◆ Excerpted passage
···

Background information
- Born: Anaïs Croze August 20, 1976 (age 50) Grenoble, France
- Occupation: Singer

= Anaïs Croze =

French singer

Anaïs, full name Anaïs Croze (born August 20, 1976), is a French singer. Her first album, called The Cheap Show, was recorded live in January 2004 and released in 2005. The Cheap Show, a pun on "peep-show", is titled such as she is the only musician on stage and makes extensive use of her JamMan pedal.

==Biography==
Anaïs was born in Grenoble and grew up in Marseille; she studied English in Aix-en-Provence. She was the lead singer, composer and lyricist in Opossum from 1999 to late 2002 when the renowned band split after about 200 gigs in France, Switzerland and even Germany, and a seven-track CD called Excuse-moi, j'voulais te d'mander (Sorry, I Wanted To Ask You). Anaïs then went on a successful solo tour in March 2003 with personal songs and characters full of wit and energy. Her show, the Cheap Show, was based on raw rock energy, minimalism and stand-up, a guitar and a loop pedal she used for voice only.

···

◆ Source material
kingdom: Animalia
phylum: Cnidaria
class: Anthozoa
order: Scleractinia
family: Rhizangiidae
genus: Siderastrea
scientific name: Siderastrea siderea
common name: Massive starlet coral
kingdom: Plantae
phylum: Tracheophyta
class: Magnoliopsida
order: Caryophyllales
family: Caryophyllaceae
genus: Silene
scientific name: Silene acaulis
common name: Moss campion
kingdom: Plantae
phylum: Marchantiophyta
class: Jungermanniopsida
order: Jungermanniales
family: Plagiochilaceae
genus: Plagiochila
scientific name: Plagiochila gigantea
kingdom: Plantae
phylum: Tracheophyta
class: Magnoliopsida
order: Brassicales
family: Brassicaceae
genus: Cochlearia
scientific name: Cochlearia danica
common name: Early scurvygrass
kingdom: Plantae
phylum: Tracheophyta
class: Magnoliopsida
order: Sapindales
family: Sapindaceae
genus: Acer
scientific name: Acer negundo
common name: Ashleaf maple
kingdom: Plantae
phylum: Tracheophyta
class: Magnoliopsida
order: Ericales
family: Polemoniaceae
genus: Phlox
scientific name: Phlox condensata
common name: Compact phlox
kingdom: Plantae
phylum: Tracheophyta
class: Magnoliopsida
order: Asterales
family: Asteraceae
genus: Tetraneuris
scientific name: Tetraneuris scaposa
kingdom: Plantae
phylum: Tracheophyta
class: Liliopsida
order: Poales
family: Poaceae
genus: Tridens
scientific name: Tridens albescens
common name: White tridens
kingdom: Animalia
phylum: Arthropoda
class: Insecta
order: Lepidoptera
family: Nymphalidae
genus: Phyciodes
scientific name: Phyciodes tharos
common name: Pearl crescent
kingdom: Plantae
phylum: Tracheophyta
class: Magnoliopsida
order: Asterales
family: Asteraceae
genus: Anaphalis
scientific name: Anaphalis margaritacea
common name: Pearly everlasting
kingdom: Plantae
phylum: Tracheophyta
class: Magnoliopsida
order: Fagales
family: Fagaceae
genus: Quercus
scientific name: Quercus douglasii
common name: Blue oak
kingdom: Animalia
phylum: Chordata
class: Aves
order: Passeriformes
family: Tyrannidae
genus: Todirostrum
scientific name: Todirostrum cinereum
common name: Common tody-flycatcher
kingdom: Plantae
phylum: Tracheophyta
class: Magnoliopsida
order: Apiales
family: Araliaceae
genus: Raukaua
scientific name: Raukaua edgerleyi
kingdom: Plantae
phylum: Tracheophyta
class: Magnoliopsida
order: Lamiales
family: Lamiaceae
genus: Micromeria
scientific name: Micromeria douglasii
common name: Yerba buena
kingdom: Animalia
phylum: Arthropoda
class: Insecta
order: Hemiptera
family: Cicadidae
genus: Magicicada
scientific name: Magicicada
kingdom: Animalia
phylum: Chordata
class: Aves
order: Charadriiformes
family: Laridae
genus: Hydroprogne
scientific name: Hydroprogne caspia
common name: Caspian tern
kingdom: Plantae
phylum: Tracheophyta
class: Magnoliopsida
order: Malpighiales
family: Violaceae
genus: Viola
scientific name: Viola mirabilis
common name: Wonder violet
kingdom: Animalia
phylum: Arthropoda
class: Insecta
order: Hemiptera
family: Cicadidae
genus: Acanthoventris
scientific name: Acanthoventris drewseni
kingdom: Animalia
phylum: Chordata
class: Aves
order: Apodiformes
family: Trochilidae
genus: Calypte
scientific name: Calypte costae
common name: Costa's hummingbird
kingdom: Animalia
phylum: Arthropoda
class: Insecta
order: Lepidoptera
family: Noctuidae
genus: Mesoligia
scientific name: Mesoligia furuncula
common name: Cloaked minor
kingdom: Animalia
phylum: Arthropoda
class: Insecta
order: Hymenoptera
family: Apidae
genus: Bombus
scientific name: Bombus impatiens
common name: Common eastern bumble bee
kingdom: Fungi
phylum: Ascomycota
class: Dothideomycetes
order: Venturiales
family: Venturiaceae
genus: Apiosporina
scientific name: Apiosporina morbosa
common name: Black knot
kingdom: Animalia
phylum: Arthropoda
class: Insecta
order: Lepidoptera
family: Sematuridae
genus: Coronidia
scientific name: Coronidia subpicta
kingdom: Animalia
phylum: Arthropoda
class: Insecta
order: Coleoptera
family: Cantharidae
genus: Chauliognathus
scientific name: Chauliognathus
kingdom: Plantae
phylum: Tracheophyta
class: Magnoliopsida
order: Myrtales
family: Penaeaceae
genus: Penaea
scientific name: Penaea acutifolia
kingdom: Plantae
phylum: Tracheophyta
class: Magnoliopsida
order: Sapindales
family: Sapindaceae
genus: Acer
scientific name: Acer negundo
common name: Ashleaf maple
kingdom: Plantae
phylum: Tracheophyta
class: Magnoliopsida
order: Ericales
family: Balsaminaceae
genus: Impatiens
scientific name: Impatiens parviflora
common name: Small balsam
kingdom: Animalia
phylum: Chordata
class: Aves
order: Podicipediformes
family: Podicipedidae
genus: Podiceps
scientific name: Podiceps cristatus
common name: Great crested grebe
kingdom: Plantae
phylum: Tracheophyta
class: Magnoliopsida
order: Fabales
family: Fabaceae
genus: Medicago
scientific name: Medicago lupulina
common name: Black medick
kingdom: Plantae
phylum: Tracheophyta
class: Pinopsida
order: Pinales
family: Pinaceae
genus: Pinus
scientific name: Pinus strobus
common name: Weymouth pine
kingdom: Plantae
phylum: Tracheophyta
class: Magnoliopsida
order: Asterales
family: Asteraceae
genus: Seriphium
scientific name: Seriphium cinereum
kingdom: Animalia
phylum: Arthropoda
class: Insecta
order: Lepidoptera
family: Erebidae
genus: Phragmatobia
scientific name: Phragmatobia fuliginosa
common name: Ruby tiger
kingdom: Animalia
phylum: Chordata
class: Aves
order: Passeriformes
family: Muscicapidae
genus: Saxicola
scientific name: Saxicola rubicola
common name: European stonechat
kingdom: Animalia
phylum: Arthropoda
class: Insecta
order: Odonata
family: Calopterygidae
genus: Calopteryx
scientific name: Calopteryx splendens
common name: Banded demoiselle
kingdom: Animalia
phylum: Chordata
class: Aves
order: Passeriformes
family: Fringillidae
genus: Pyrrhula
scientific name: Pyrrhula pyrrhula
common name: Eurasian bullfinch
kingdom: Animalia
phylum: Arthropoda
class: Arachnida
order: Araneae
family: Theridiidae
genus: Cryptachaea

···

◆ How to complete this task
In the passage about Anaïs Croze, which band did she front from 1999 to late 2002?

◆ Output for this task
Opossum